Título: Planejamento recomendará que ministros não usem cartão
Autor: Lyra, Paulo de Tarso
Fonte: Valor Econômico, 08/02/2008, Política, p. A10

O Ministério do Planejamento vai distribuir, no início da próxima semana, uma circular aos secretários-executivos deixando expresso que os ministros de Estado não poderão mais usar os cartões corporativos. Apesar de não haver qualquer limitação legal, o Planalto entende que a recomendação é política e será acatada por todos os titulares das Pastas. Pelos cálculos do Executivo, apenas seis ministros atualmente possuem cartão corporativo. Mas, todos os demais 7,145 mil cartões em posse de servidores continuarão sendo utilizados normalmente.

A proibição dos ministros de portarem o cartão corporativo não estava expressa no decreto publicado na quarta-feira no "Diário Oficial da União" porque, nas palavras de um ministro palaciano, "não podemos colocar na legislação algo que, legalmente, não é proibido". O entendimento político, contudo, evoluiu a partir do caso da ex-ministra da Igualdade Racial, Matilde Ribeiro, que se demitiu após gastar R$ 461,16 em um free-shop. Em entrevista coletiva na noite de quarta, a chefe da Casa Civil, ministra Dilma Rousseff, considerou inapropriado "quem ordena uma despesa ser o mesmo a executá-la".

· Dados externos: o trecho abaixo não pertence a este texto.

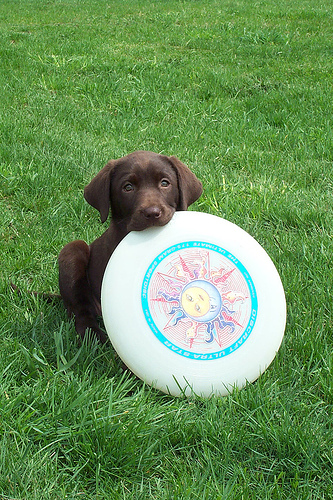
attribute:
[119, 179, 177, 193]
eyes — brown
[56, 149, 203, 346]
puppy — brown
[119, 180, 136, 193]
eye — brown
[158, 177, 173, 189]
eye — brown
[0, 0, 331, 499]
grass — long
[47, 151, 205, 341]
puppy — young, brown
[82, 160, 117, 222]
ear — brown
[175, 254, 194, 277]
ray — red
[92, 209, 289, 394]
frisbee — white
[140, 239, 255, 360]
circle — blue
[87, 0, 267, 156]
grass — green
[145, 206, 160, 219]
nose — brown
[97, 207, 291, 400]
white frisbee — round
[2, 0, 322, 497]
field — green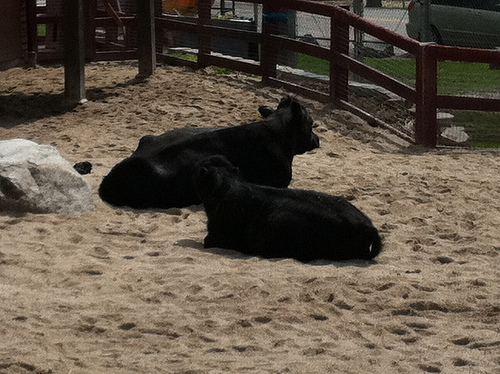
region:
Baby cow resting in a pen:
[85, 87, 392, 272]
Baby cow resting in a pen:
[78, 88, 390, 272]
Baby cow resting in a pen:
[93, 82, 393, 273]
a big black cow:
[98, 96, 320, 208]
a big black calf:
[195, 154, 382, 258]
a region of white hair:
[366, 244, 378, 253]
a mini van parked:
[405, 0, 499, 54]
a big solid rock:
[0, 134, 98, 220]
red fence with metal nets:
[0, 1, 499, 144]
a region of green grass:
[278, 40, 498, 145]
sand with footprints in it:
[2, 62, 498, 373]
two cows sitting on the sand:
[98, 92, 383, 264]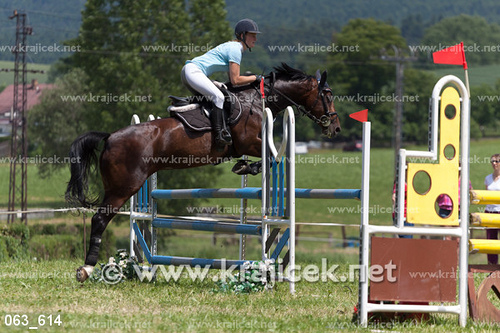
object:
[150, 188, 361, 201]
post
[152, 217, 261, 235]
post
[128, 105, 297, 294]
gate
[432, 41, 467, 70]
flag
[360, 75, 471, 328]
gate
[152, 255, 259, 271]
post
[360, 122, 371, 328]
pole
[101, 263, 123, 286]
watermark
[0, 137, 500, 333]
grass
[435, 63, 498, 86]
ground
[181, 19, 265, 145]
female rider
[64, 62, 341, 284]
horse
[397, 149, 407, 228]
pole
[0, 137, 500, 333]
ground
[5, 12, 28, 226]
pole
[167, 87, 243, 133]
saddle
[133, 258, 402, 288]
letters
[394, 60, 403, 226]
pole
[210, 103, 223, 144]
boot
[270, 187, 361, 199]
rail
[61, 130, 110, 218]
black tail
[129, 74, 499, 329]
fence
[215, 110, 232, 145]
stirrup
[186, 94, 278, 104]
english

Alguns ministros, como o da Integração Nacional, Geddel Vieira Lima, se anteciparam à recomendação e abriram mão do cartão. Mas, o ministro da Agricultura, Reinhold Stephanes, reclamou que teve várias notas fiscais de reembolso não pagas pelo Executivo. Stephanes justificou como "gastos de viagem" os aproximadamente R$ 5 mil com o cartão corporativo em 2007.

Essa situação gera outro problema que está em estudo no Ministério do Planejamento: a possibilidade de os ministros ganharem "diárias" de viagem. No caso dos servidores, as diárias cobrem gastos de estadia e alimentação. Os ministros não têm essa prerrogativa. A percepção de alguns governistas é de que, enquanto uma fórmula alternativa para essa situação não for encontrada, ainda haverá dificuldades em impedir que os ministros usem o cartão.

Para um ministro que acompanha o debate, a medida é positiva, mas com efeitos limitados. "O problema não é o cartão, é o autor. Não adianta achar que a simples apreensão do revólver signifique que um eventual assassino foi punido. Quem mata é o assassino, não a arma". Para ele, se o dolo for cometido, basta punir quem o cometeu. "Não há dúvidas que isso ficou muito mais fácil de ser identificado com o cartão. Sem ele, a despesa com a mesa de sinuca seria feita em dinheiro vivo e poderia ser encoberta com uma nota de alimentação, por exemplo", justificou outro ministro.

Com a proibição dos ministros de utilizarem os cartões, a tendência é de que as despesas dos mesmos sejam pagas por outros servidores, autorizados pelo "ordenador de despesas". Algumas Pastas, como a Justiça, já agem assim. Um servidor que viaja com o ministro Tarso Genro fica responsável pelo pagamento de algumas despesas emergenciais do ministro, em trânsito, como hospedagem e alimentação. Por essa visão, o "crime" cometido pelo ministro dos Esportes, Orlando Silva, foi ter utilizado o cartão corporativo para comer uma tapioca de R$ 8, em Brasília, onde reside. "Se ele pegasse o mesmo cartão e comesse a mesma tapioca em São Paulo, não teria problema nenhum, pois estaria em trânsito", justificou o ministro da Comunicação Social, Franklin Martins.

O decreto de regulamentação publicado no "Diário Oficial" foi claro apenas ao proibir o saque de recursos em dinheiro vivo com o cartão corporativo. As exceções - ainda assim limitadas a 30% do total da despesa anual do órgão ou entidade -, terão que ser justificadas e autorizadas pelo ministro. Ficam fora dessa limitação a Presidência da República, a Vice-Presidência, os ministério da Fazenda e da Saúde (nos casos de atendimento às populações indígenas), a Polícia Federal, as repartições do Ministério das Relações Exteriores no exterior, bem como militares e servidores lotados na área de inteligência do governo federal.